Your assignment → Below this sentence is a listing; return exactly its lines from the one with "based on number." to the one with "number by 10.", both kept, and nothing more.

○ ○ ○ ○

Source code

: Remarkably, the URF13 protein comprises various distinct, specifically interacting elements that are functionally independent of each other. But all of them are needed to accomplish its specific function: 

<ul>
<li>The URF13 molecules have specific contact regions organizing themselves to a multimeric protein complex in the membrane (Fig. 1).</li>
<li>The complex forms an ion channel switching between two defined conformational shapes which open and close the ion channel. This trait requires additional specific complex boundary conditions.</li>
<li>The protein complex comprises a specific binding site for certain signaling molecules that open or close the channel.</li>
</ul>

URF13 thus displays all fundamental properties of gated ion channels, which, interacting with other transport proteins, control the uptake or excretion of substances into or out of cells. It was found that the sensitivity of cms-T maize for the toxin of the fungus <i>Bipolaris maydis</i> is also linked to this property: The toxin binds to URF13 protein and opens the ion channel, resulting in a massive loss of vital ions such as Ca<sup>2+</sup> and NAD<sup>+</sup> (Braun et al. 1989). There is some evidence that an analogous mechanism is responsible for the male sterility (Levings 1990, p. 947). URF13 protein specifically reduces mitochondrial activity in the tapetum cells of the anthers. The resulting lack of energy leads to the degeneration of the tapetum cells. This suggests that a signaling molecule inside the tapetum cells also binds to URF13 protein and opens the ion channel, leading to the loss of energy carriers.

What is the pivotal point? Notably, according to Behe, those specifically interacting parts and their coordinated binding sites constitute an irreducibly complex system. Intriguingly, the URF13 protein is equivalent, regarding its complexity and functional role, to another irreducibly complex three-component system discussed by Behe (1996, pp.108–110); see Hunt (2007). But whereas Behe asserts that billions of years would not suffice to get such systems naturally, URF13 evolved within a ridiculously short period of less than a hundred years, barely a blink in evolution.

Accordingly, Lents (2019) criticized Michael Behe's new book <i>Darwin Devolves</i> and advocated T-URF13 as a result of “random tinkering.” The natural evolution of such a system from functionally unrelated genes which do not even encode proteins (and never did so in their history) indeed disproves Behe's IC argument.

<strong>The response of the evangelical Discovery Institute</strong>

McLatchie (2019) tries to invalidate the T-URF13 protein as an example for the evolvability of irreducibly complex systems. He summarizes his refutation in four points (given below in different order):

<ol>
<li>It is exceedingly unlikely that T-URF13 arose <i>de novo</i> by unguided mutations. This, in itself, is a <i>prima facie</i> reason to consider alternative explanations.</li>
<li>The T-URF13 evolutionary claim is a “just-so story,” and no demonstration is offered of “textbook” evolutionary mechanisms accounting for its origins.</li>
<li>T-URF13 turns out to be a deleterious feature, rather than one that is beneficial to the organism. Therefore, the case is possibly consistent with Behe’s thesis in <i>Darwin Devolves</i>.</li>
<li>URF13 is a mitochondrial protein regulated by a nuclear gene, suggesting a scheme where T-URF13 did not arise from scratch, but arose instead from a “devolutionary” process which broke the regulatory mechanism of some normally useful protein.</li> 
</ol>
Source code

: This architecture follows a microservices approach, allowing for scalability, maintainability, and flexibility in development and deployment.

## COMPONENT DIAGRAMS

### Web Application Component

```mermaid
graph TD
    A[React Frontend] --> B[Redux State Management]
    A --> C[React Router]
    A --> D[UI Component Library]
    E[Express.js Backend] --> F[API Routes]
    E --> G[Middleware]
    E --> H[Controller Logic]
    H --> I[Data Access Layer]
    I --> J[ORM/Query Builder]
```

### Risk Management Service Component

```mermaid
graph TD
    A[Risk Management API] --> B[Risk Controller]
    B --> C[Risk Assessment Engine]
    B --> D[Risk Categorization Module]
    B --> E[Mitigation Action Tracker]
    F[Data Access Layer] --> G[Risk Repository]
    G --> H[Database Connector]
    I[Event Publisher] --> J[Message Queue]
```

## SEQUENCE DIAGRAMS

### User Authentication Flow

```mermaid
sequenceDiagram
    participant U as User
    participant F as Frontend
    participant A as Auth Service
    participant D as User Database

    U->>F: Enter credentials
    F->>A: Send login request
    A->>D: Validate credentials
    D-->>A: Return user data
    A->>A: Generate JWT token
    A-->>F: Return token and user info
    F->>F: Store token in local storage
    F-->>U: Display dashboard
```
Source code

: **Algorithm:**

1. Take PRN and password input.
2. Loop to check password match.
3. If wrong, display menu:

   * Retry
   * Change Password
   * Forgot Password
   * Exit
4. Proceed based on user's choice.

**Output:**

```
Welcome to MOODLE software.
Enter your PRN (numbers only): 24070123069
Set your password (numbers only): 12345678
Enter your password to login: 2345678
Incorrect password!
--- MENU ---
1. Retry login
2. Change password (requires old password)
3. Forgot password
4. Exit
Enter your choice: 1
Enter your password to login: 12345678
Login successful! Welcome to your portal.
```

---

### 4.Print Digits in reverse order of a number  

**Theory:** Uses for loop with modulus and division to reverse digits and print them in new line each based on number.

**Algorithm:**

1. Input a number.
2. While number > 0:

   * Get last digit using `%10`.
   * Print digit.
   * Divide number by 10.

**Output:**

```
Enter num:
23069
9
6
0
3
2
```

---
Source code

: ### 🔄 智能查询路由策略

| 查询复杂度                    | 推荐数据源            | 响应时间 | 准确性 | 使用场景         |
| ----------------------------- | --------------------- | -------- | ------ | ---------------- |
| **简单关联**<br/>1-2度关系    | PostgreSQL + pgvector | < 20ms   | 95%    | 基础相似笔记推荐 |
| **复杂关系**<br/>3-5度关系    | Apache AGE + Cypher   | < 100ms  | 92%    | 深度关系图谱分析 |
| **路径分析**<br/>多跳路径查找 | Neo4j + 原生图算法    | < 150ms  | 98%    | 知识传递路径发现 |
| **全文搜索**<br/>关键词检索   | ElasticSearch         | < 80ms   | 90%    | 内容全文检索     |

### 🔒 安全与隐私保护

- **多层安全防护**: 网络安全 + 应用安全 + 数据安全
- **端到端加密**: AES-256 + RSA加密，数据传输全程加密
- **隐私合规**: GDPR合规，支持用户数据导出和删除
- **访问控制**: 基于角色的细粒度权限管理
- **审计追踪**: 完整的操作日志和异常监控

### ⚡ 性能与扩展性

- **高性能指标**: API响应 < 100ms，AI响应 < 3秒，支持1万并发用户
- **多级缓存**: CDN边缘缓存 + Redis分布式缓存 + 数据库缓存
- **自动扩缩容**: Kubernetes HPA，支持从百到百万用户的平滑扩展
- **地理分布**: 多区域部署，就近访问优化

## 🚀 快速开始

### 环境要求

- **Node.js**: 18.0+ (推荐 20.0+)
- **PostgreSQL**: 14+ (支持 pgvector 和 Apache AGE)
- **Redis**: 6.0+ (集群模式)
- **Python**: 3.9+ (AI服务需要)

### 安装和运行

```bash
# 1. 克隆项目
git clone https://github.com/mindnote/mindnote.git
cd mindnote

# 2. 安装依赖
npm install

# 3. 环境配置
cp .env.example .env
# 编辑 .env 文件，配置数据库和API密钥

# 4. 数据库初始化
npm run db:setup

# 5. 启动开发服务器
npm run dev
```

○ ○ ○ ○

Answer section →
**Theory:** Uses for loop with modulus and division to reverse digits and print them in new line each based on number.

**Algorithm:**

1. Input a number.
2. While number > 0:

   * Get last digit using `%10`.
   * Print digit.
   * Divide number by 10.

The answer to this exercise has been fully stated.